The question of whether a duty exists is a question of law to be decided by a judge. Reynolds v. Henderson & Lyman, 903 F.3d 693, 697 (7th Cir. 2018). Pearce held that “a mere naked license to enter and pass over an estate will not create a duty or impose an obligation on the part of the owner to provide against the danger of the accident.” 89 Ill.App.3d at 32 (noting that the license standard was the applicable common law standard of care at private crossings). Thus, the analysis of a private crossing in Pearce was abrogated by the Premises Liability Act insomuch as “[t]he distinction under the common law between invitees and licensees as to duty owed by an owner or occupier of any premises to such entrants is abolished.” 720 ILCS 130/2. Thus, whether a licensee or invitee, in Illinois “the duty owed to such entrants is that of reasonable care under the circumstances.” 740 ILCS 130/2.
Illinois Central, no doubt knowing that Pearce was abrogated, argued that alternatively no duty was owed to Robertson as a trespasser. However, this argument also fails. Where a plaintiff crosses a private railroad crossing to further the business of a leasee who is granted a license to utilize such crossing, the plaintiff is a licensee vis-a-vis the owner of the crossing. Krefft v. Illinois Cent. R.R. Co., 2020 WL 11563945, at *3 (N.D. Ill. Sept. 16, 2020), order vacated on other grounds, 2020 WL 11563947 (N.D. Ill. Nov. 2, 2020). Therefore, when Robertson utilized the crossing in furtherance of Burris Disposal's business, he became a licensee vis-a-vis Illinois Central.

_ _ _

Problems to solve
(a) Answer from the passage on duty at the private railroad crossing, one line each:
(i) Who decides whether a duty exists?
(ii) What duty is owed to licensees and invitees in Illinois?
(iii) What did Illinois Central argue in the alternative?
(b) Please carry the passage on duty at the private railroad crossing forward from its final sentence.

Listing
_ _ _

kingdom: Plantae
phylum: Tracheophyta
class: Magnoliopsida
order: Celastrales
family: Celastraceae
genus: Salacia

_ _ _

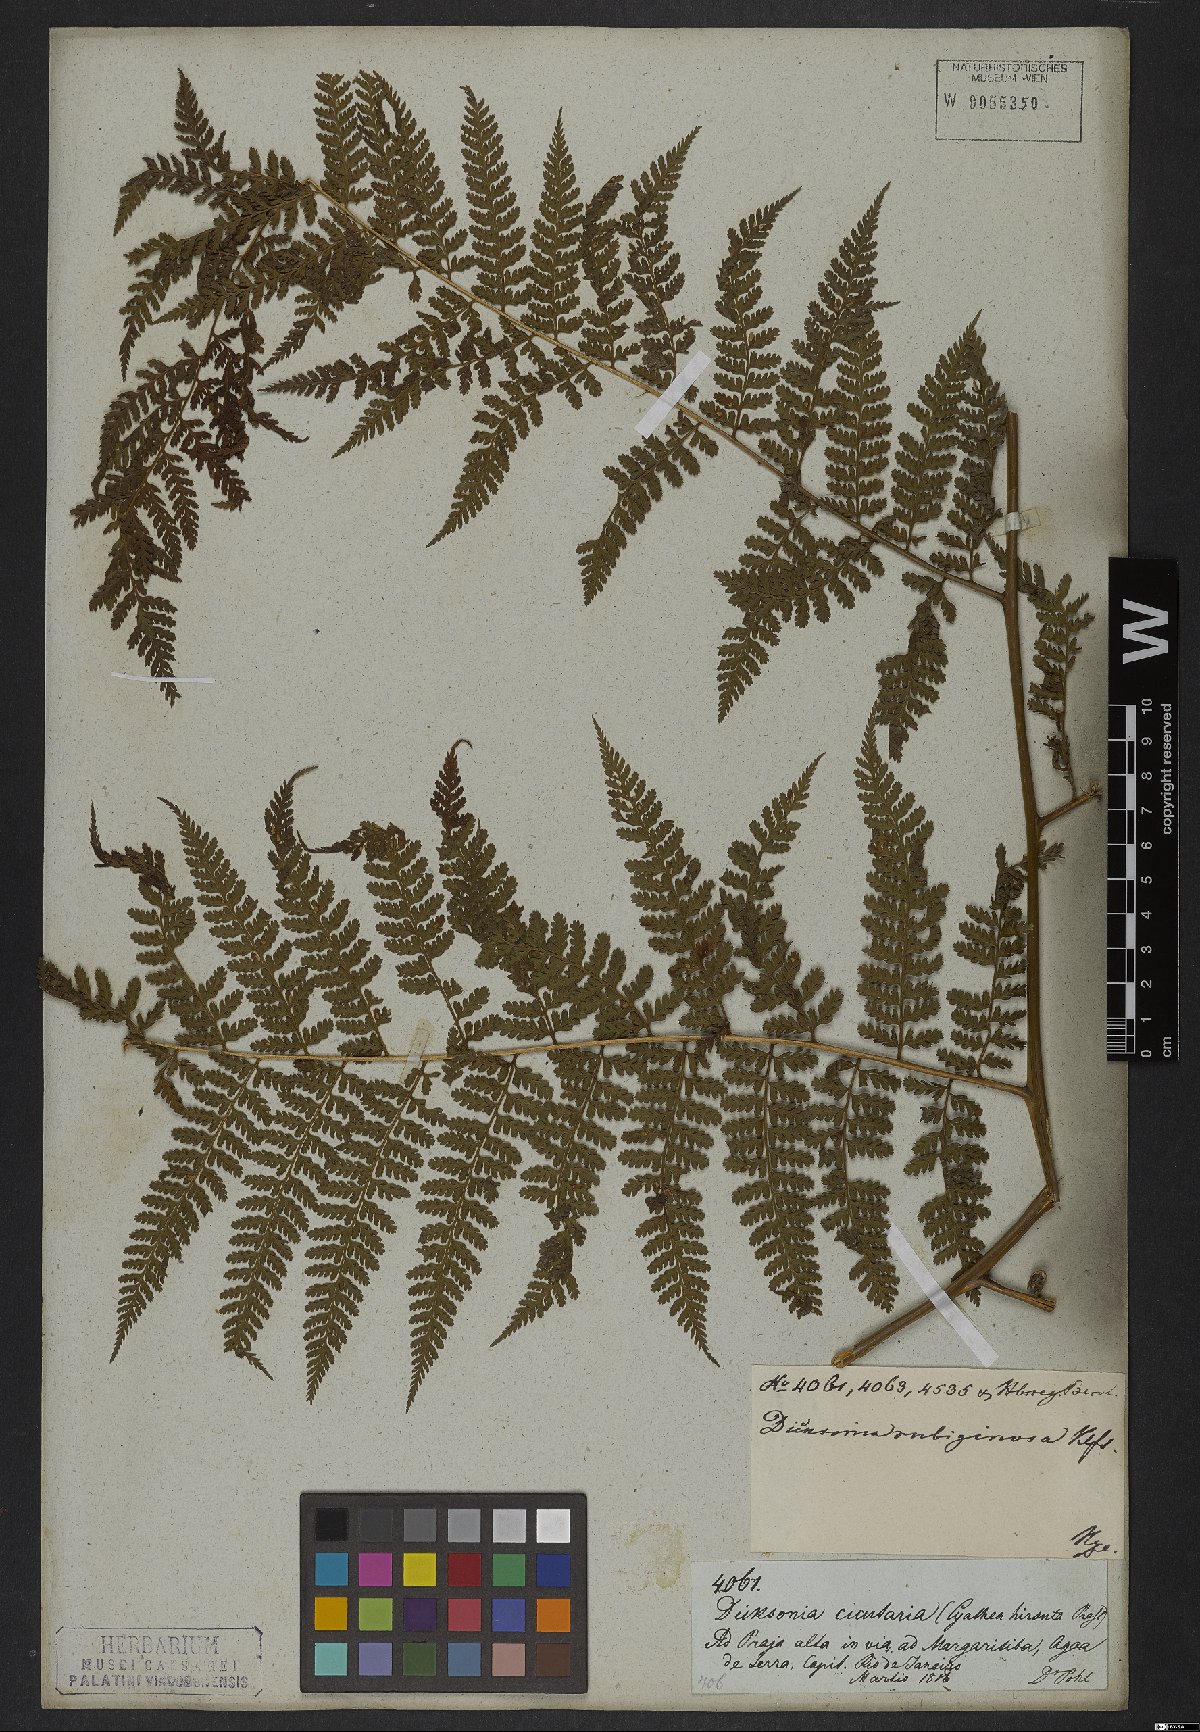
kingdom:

_ _ _

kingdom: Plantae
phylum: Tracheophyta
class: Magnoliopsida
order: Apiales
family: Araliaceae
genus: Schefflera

_ _ _

Results in order
(a)
(i) A judge, because it is a question of law.
(ii) Reasonable care under the circumstances.
(iii) That no duty was owed to Robertson as a trespasser.

(b)
Next, Illinois Central argues that it did not owe Robertson a duty because the hazard of a moving train is open and obvious. However, the Seventh Circuit has recognized that where a jury could find that a particular crossing is a “dangerous crossing” the issue is for the jury to determine whether “the railroad could at a cost lower than the expected accident cost” have taken precautions to avoid the accident. See Miller v. Illinois Cent. R. Co., 474 F.3d 951, 956 (7th Cir. 2007). Plaintiff has presented evidence that multiple collisions and near misses have occurred at the crossing. Thus, as in this case where a reasonable finder of fact could find that this crossing was particularly dangerous such question must be left to the jury.
Accordingly, “the duty owed” to a licensee such as in this case “is that of reasonable care under the circumstances.” See 740 ILCS 130/2. “If the cost to the railroad of a precaution that would have averted the accident would have been less than the cost of an accident, if it occurred, discounted . . . by the probability . . . that it would occur, the railroad was negligent.” Miller, 474 F.3d at 957.
2. Ed Burris Disposal Service, LLC's Motion for Summary Judgment
Burris Disposal argued that it did not owe a duty to Robertson because it did not have a special relationship with Robertson, nor did it own the property on which Robertson was killed. (Doc 128, p. 5-10). Plaintiff disputed such contention and argued that Robertson was a business invitee and that under the circumstances the duty owed to Robertson extended beyond the physical boundaries of Burris Disposal's property. (Doc. 133, p. 7-14).
“The touchstone of . . . duty analysis is to ask whether a plaintiff and a defendant stood in such a relationship to one another that the law imposed upon the defendant an obligation of reasonable conduct for the benefit of the plaintiff.” Marshall v. Burger King Corp., 222 Ill.2d 422, 436 (2006). Where such a relationship exists, there is a duty of reasonable care under the circumstances. See 740 ILCS 130/2. Further, when a landowner “prescribes a means of ingress and egress for invitees, the owner has a duty to . . . give adequate warning of any latent or concealed perils of which the owner has knowledge and the invitee does not. Mitchell v. Menard, Inc., 2012 WL 2062420, at *3 (N.D.Ill. June 7, 2012).
It is not disputed that Robertson was utilizing the crossing for the purpose of delivering truck parts to Burris Disposal. There is little question that delivering automotive parts to a company upon its request would be at least indirectly in furtherance of that company's business. Thus, Robertson stood in a special relationship with Burris Disposal and this Court must determine if the duty imposed by that special relationship extended beyond the physical boundaries of Burris Disposal's property.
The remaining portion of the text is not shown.